Sorry for being a little dick in the comment before.
I have to think about how addressing this issue better yet with the people directly.
About the thing with UX, at least here people who study “art” vocational training (the alternative to the university to work directly and finish as Illustrators, etc) learn the following about informatics: first click, move mouse, second click, this tools is better because double click you apply a mask. There is no learning about the basics about it unless you study some deep degree or specific additional courses with is less common from a lot. I tell you from direct info I get of people inside and their ideas about informatics.
I doubt that I am wrong if I apply this experience to the whole Spain.
In the other side, people in computer programming (again vocational training) which use to be prepared directly more like Computer Sciece + Courses about programming (or you are good alone with the basics because of your intelectual ejem elitist ejem ejem superiority) learn the following about design guidelines: a bar here, here a column and this is accesible, don’t forget to add tags blablablabla. There is no explanation of the concepts behind it at all (this happens also in the programming we learn but this is other topic) and I know this from first hand.
In both cases, could exist a certain subject which tries to explain the basics at minimum but a very bare minimum to allow people connect one concept to other. It is like you learn basic of raw drawing over paper to apply just that in the computer with the complex methods teachers only tell you how to use.
Not at all, I am used to a little overboard defense, and I think it is better than being a corporate fangirling shrimp abundant on other corporate social media and IRL.
It is very hard to address this problem, and creativity cannot be taught, even if vocational courses can teach basic skill sets. Wanting creation of a creative generator AI is also stifled by its creator’s creativity, even if it were to be open source. Thus you have a catch 22 problem.
Creativity is not a skill, so it is limited too per artist, which has not been quantifiable to date and probably might not happen until the human and environment is scientifically entirely decoded.
Well, all these people in mention in art use to be people already dedicated to it, with a vocation to it or talented on it. That is the input profile in vocational training.

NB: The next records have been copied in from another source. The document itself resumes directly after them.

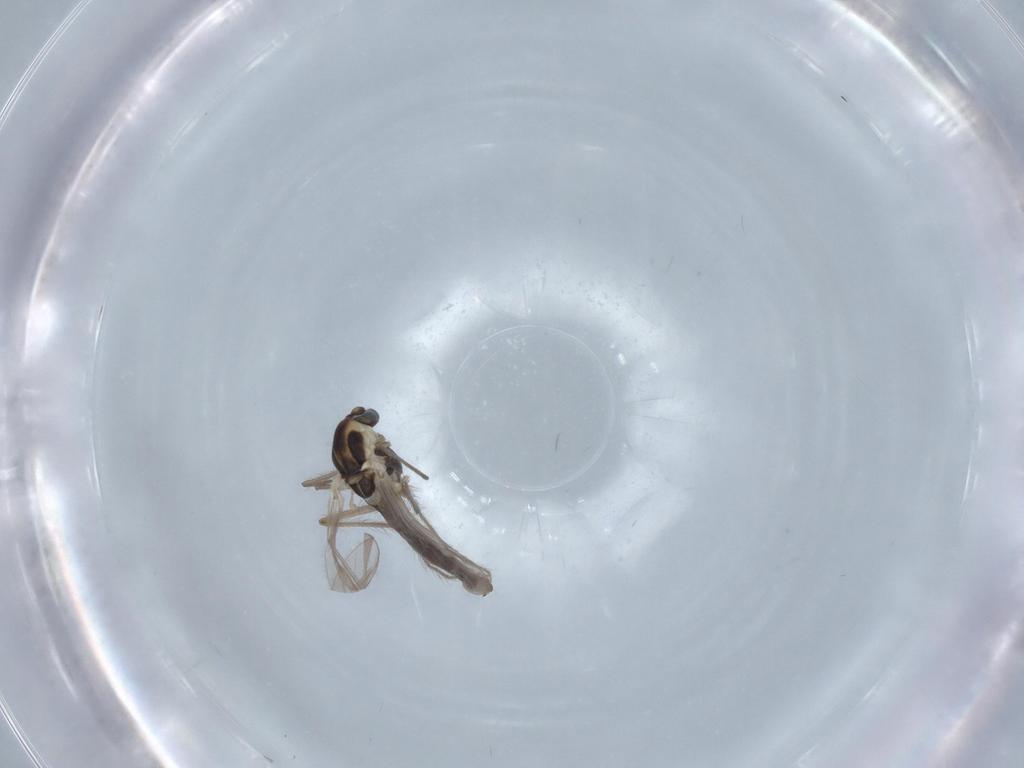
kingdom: Animalia
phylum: Arthropoda
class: Insecta
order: Diptera
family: Chironomidae
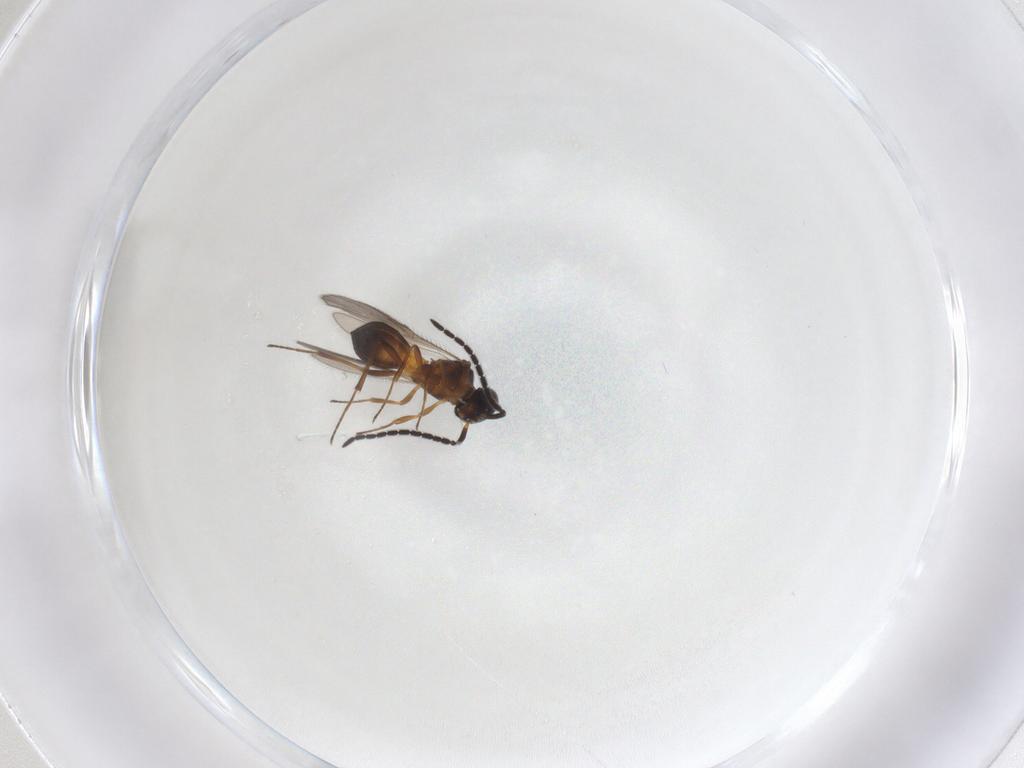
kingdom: Animalia
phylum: Arthropoda
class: Insecta
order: Hymenoptera
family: Scelionidae
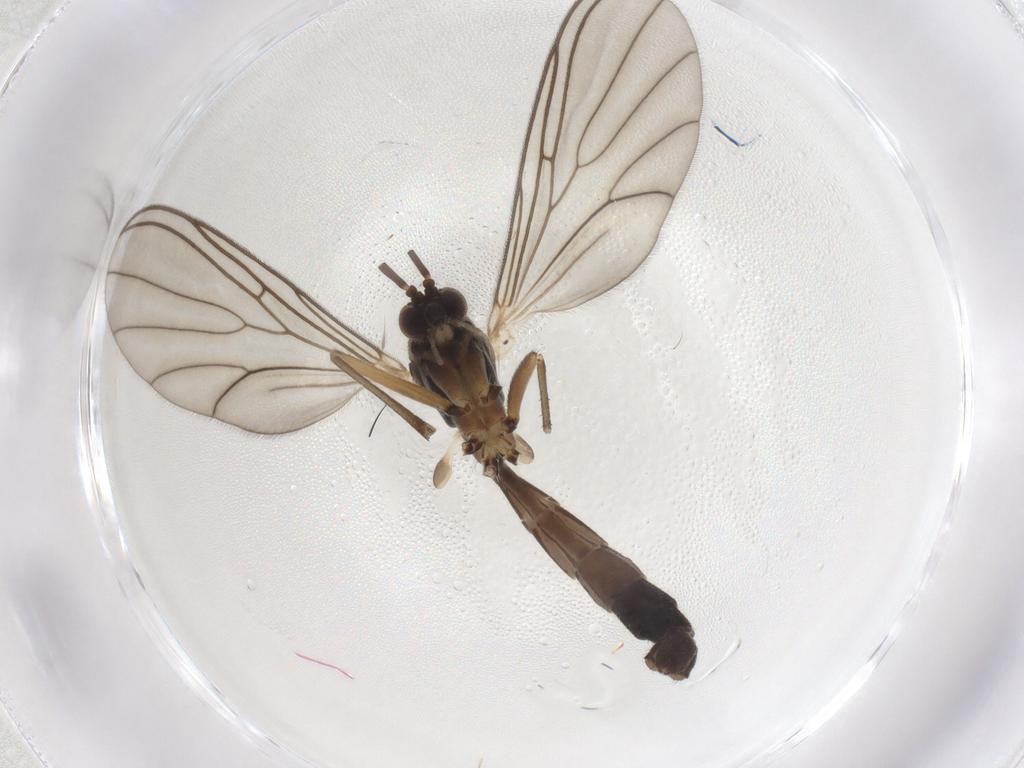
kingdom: Animalia
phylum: Arthropoda
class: Insecta
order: Diptera
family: Mycetophilidae
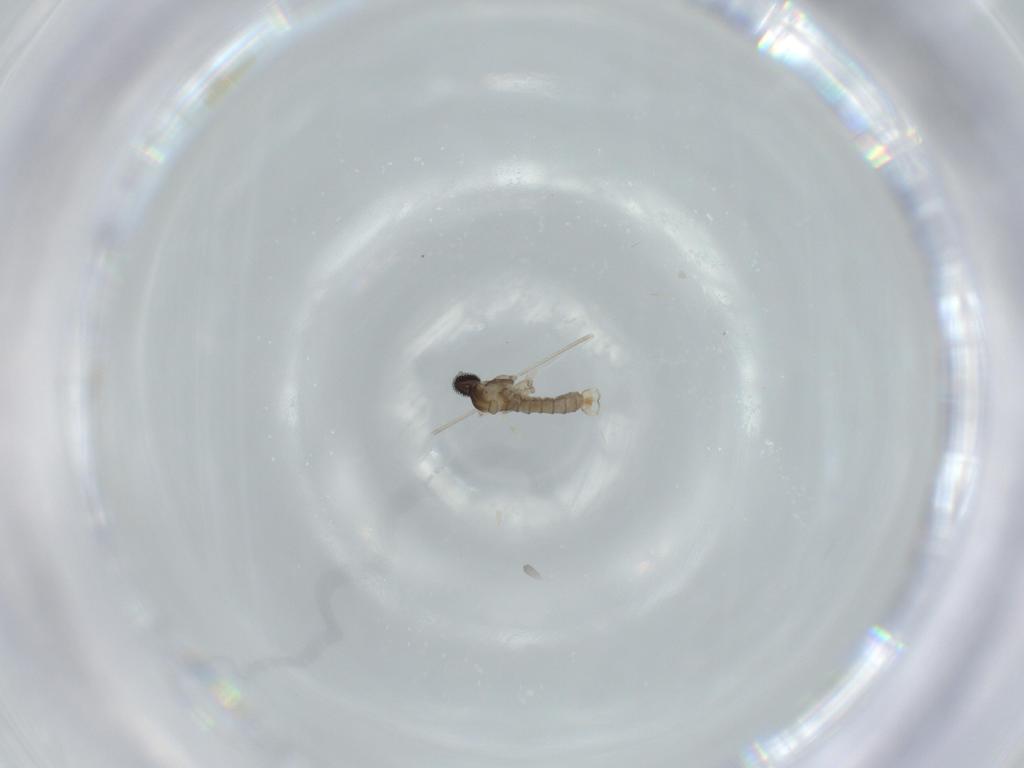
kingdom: Animalia
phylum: Arthropoda
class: Insecta
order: Diptera
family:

Art perception changes wildly, even if the respect for creativity does not. It might sound surprising to you, but if you noticed how physical art and craft people live versus the ones involved in software Ui designing versus the digital VFX artists, it varies a lot.
Vocational training really only applies in limited manner to the physical art and craft audience.
I tried to show you exactly the differences in both sides. This is why I showed a comparison with people who is learning computer programming and UX design and the people who learn directly design and touching UX design through that. The most near one is “interactive graphics design”.
I think there is a misunderstanding of what vocational training is. Vocational training is the name of the same kind of studies in United Kingdom and in Spain we are taught to use that term to refer to our kind of studies.
Vocational training is similar to say “high school”, “university” or “college”. The art-dedicated studies here are graphics design, illustration, sculpture, etc. Here you have a little list for the available ones in the Canary Islands: https://www.gobiernodecanarias.org/educacion/web/artisticas/artes_plasticas_diseno/informacion-sobre-los-ciclos-formativos-de-grado-medio-y-grado-superior/index.html
True, in India and China, vocational training means basic computer (Word, Excel) courses, sewing skills, sixth/seventh subjects, physical work and so on. Basically empowerment stuff to get basic jobs.
It seems it means a different thing in Western world. Interesting to know.
Think that is something similar to University but in the middle level between high school and university.
If I an engineer studying at the university, I am a computer programmer studying at a vocational training course. Something like that.
Some people go here when they finish university or high school (bachillerato to be exact as for vocational training in the max level they must do the middle level first or pass a special test if come from high school directly).